Human trafficking is happening in Palm Beach County

Girls brought in and forced into the sex trade

PALM BEACH COUNTY, Fla. - It's an ugly reality; Cash for sex with unwilling girls or young women at brothels throughout our area.

"It is modern day slavery," said Carmen Pino, an assistant special agent with the U.S. Department of Homeland Security. "We thought we abolished slavery many years ago but what happened is it went underground. We now have people bought and sold like products."

He says girls, many from Mexico and many more from overseas, are lured to the U.S. with the promise of good jobs that result in dreams becoming nightmares. He says it's happening in Palm Beach County.

"We have a variety of different trafficking, we have people brought in to work in motels, hotels, and golf courses," said Pino.

"Girls brought in and forced into the sex trade that are often times raped 20-30 times a night at $20 to $30 dollars a trick."

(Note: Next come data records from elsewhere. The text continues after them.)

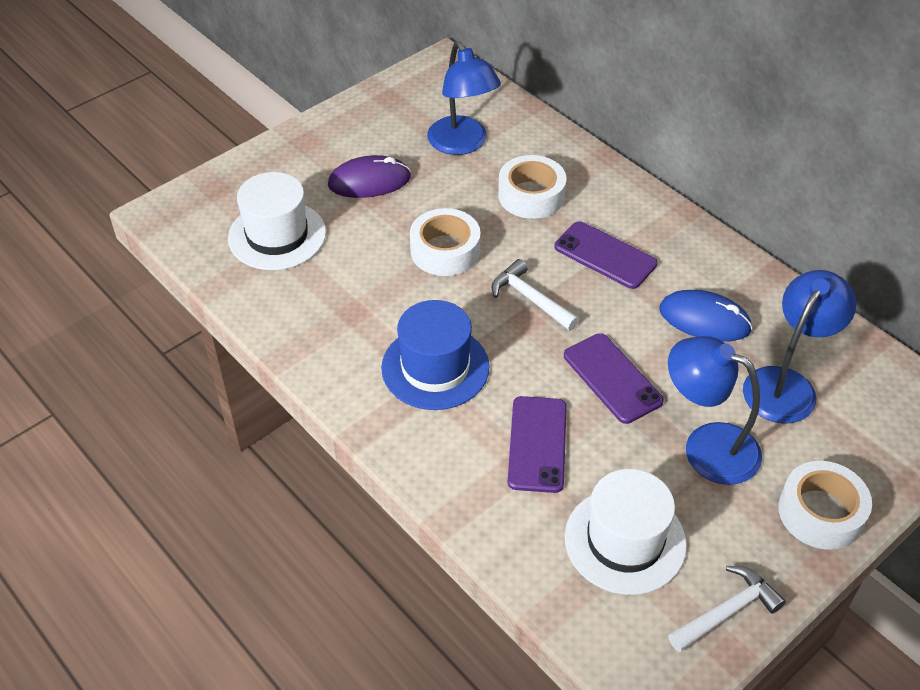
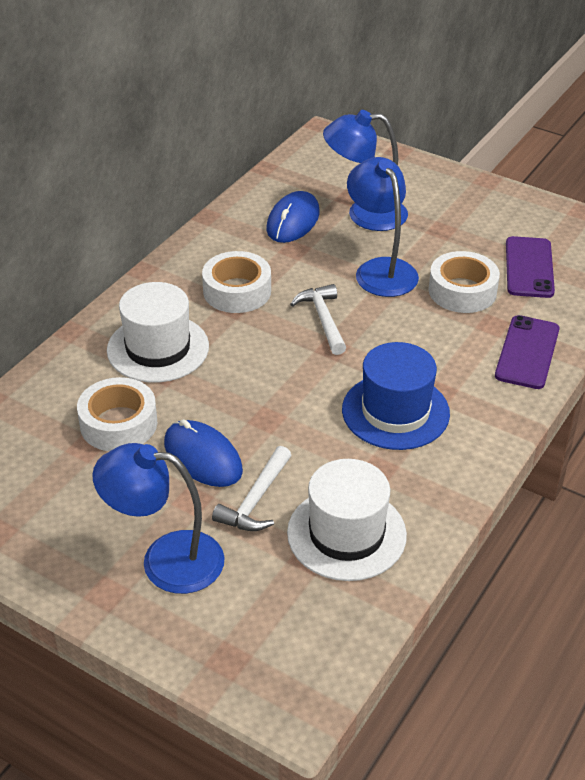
blue mouse: 1 -> 2
purple mouse: 1 -> 0
purple phone: 3 -> 2

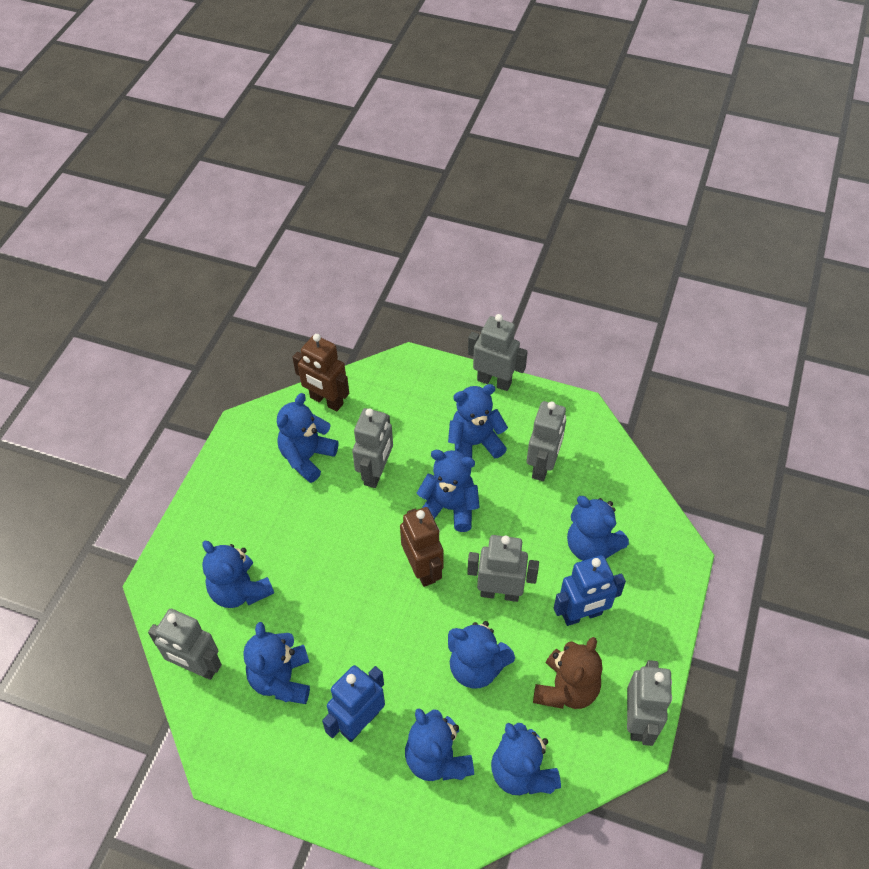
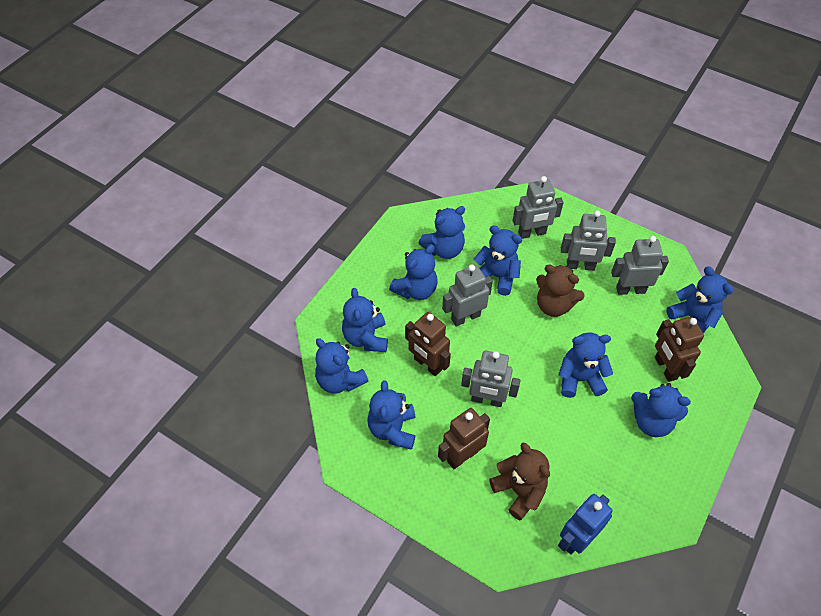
blue robot: 2 -> 1
brown robot: 2 -> 3
brown teddy bear: 1 -> 2
grey robot: 6 -> 5

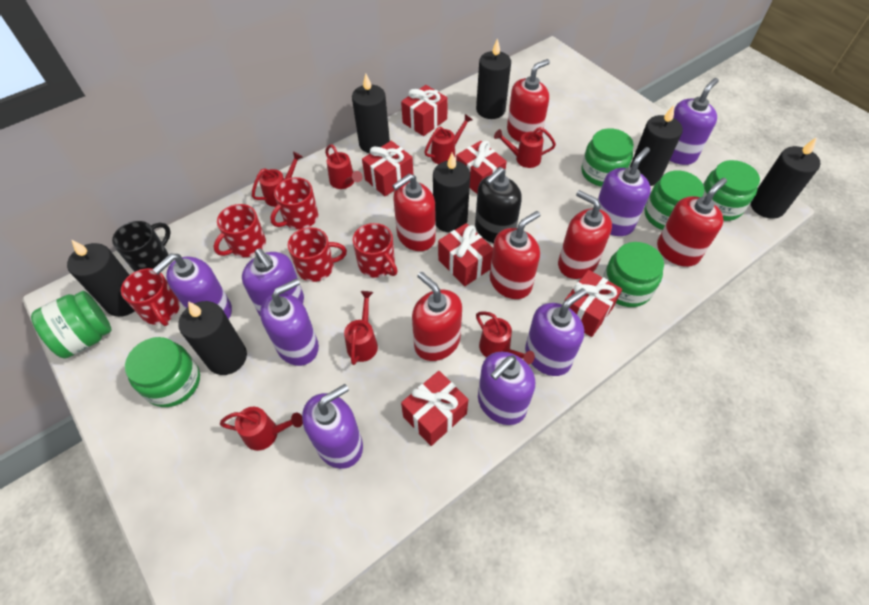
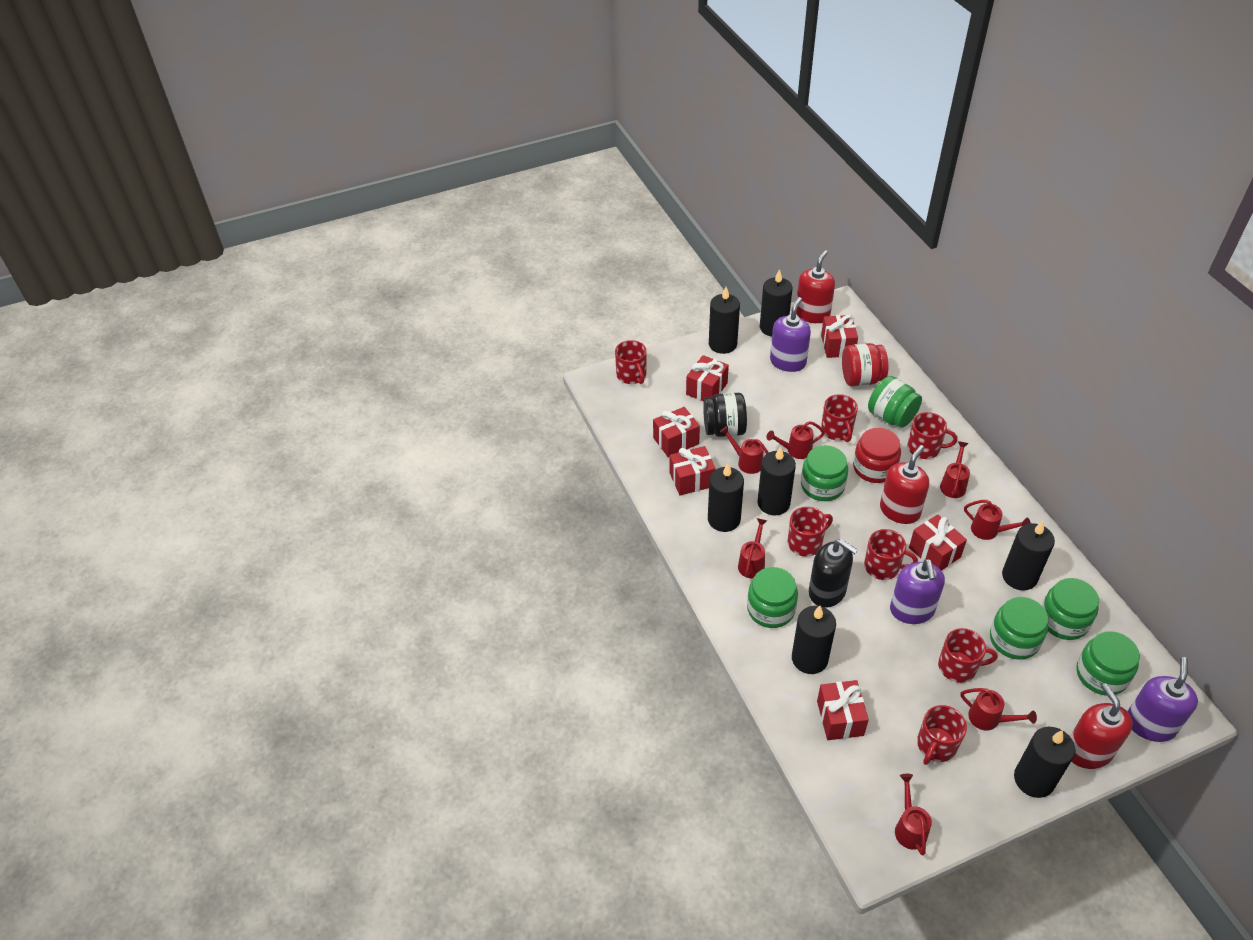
black jar: 0 -> 1
black mug: 1 -> 0
purple soap dispenser: 8 -> 3
red jar: 0 -> 2
red mug: 5 -> 7
red soap dispenser: 6 -> 3

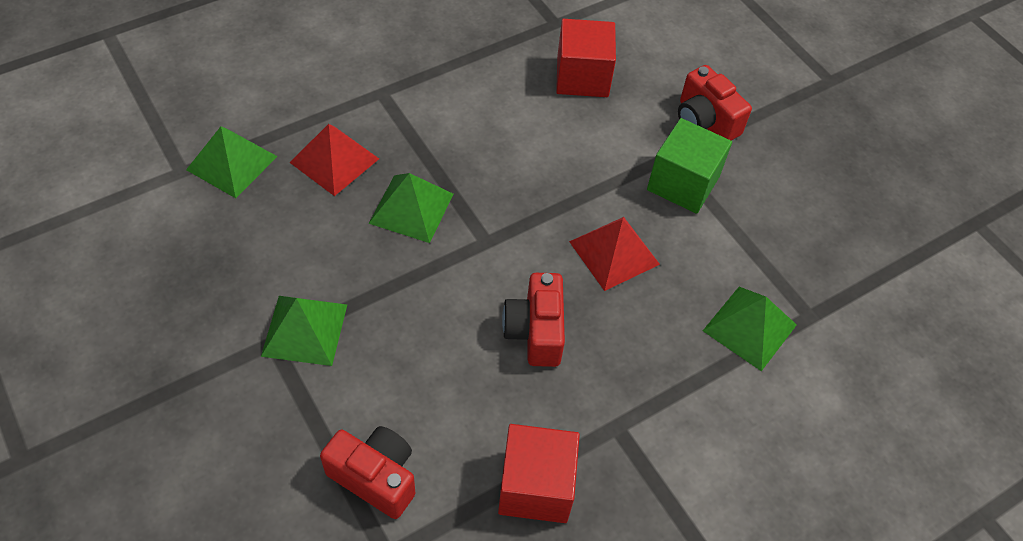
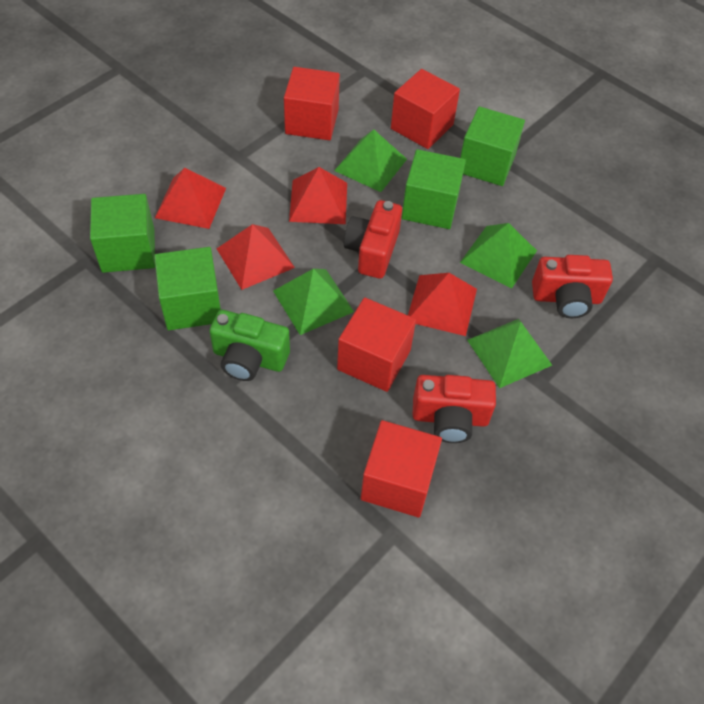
green camera: 0 -> 1
green cube: 1 -> 4
red cube: 2 -> 4
red pyramid: 2 -> 4

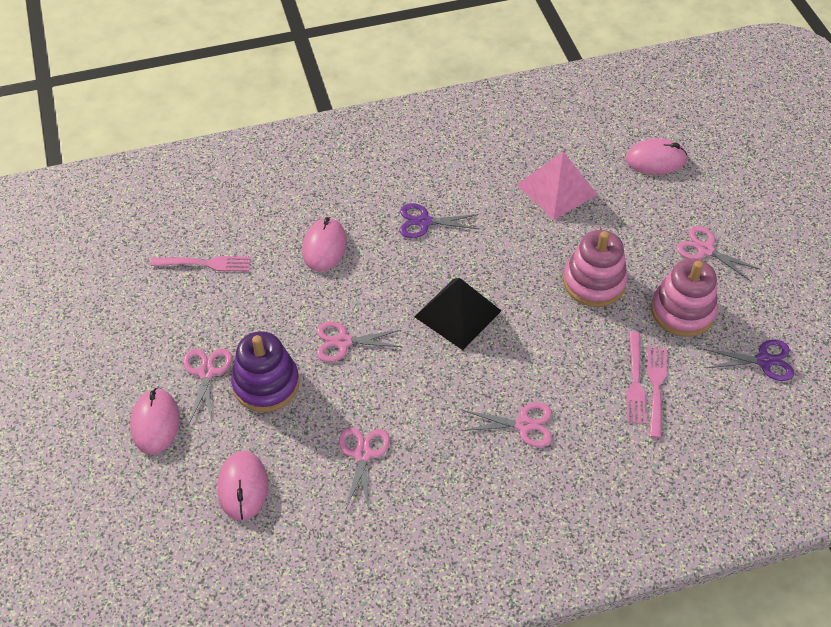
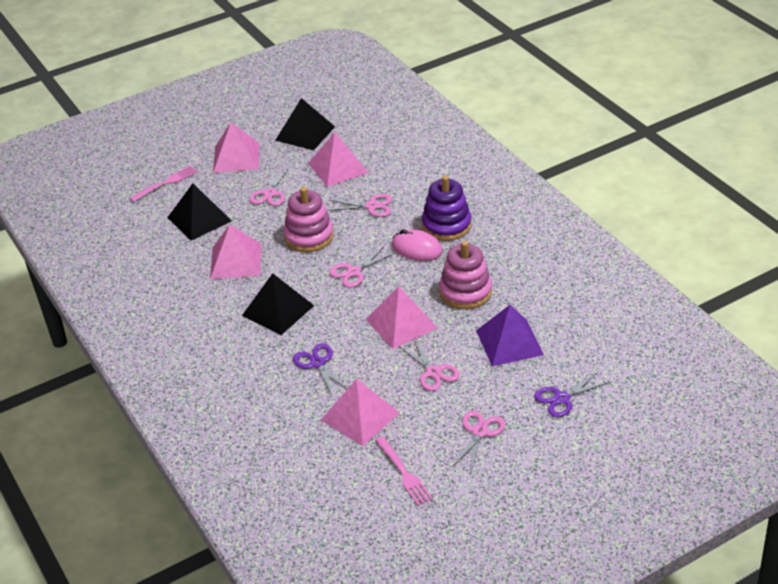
black pyramid: 1 -> 3
pink fork: 3 -> 2
pink mouse: 4 -> 1
pink pyramid: 1 -> 5
purple pyramid: 0 -> 1

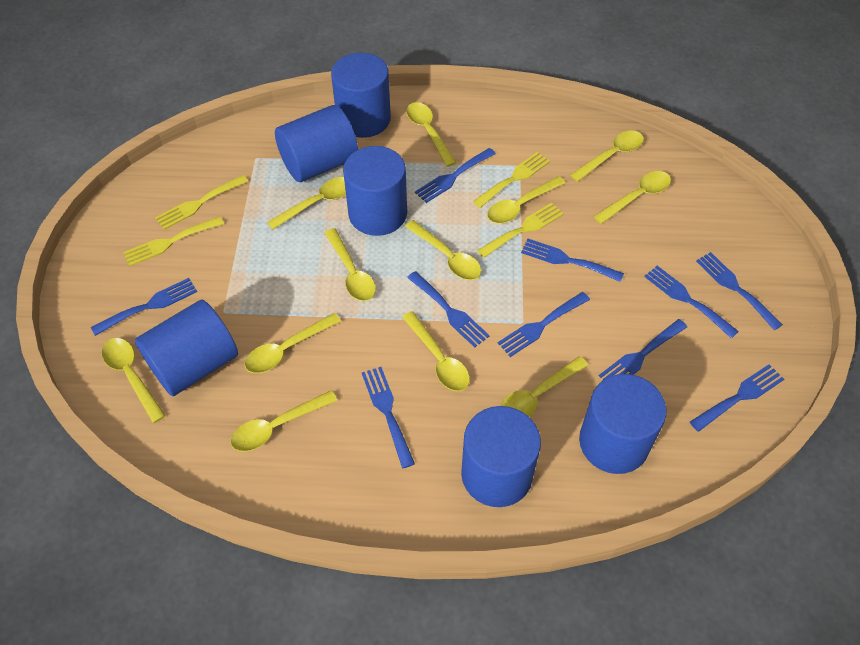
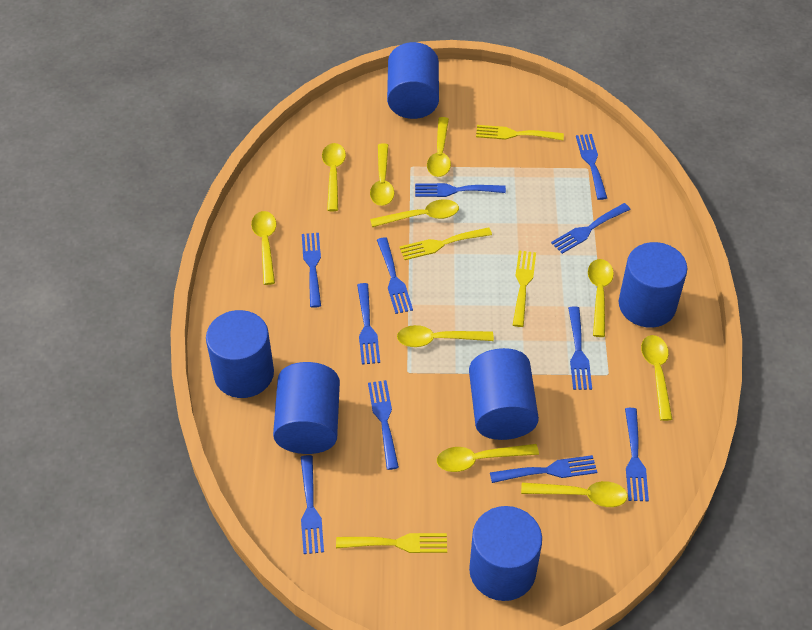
blue fork: 10 -> 11
yellow spoon: 12 -> 10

A Florida couple, Sophia Manuel and Alfonso Baldonado, were sentenced to prison in 2010 after pleading guilty in a case involving workers herded together in a Boca Raton townhome.

"We had 40 Filipino workers brought into the U.S. by a staffing agency. They worked at various country clubs around Palm Beach County and these people were literally hidden in plain sight," said Pino.

He says Russian organized crime and Mexican cartels have footprints in this trade in our community.  Federal agents say they have busted dozens of human traffickers and rescued scores of victims, but piercing a veil of silence among those victims who are coerced, scared and disoriented remains a huge challenge.

"They have invisible bonds, chains, whether being beaten or afraid for their families back home, threats are being made," said Pino.

Human trafficking is the ugly reality agents say will only wither in the face of greater community awareness.